Saving Nemo: Transforming the Marine Aquarium Industry

A shop attendant dutifully inspects a holding tank of brightly-hued butterfly, angel and surgeonfish. Despite the hopeful efforts of many hobbyists, as many as 98 out of every 100 wild-caught marine fish will die within a year. WWF and its allies are working to minimize alarming mortality rates for marine fish and invertebrates through the Better Choices campaign. (Gregg Yan / WWF)
Though Finding Nemo introduced millions of viewers to the beauty of saltwater fish, Nemo and most of his friends may literally end up down the drain.

The World Wide Fund for Nature (WWF-Philippines) estimates that as many as 98 out of 100 wild-caught saltwater fish die within one year.

Due to the volatility of current capture, transport and shipping practices, about 80% of all marine fish die even before they are sold. Even more shocking is the fact that as much as 90% of those that are sold die within the first year. Only the hardiest – clownfish, damselfish, wrasses, gobies and blennies – or those lucky enough to be bought by elite hobbyists, survive.

Job item: According to the article on the marine aquarium industry, about what share of all marine fish die before they are sold?

(Collected data)

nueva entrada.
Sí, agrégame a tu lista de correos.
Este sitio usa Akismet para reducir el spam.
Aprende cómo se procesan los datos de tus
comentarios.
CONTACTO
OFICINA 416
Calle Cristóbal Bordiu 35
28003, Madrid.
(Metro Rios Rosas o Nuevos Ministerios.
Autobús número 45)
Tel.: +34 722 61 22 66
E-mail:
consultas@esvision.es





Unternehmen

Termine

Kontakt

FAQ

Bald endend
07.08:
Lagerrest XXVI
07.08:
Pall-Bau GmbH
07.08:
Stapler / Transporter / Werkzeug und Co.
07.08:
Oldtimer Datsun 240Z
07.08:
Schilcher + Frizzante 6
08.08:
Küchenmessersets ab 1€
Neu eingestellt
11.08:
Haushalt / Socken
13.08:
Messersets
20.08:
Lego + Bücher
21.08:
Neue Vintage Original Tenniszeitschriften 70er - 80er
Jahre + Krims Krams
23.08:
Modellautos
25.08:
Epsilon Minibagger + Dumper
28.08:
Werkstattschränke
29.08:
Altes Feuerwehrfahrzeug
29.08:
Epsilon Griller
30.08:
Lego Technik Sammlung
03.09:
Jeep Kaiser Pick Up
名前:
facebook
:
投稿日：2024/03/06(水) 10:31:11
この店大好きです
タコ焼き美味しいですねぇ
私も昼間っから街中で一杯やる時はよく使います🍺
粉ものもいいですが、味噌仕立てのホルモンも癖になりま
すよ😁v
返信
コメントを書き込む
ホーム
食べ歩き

Written answer: About 80%.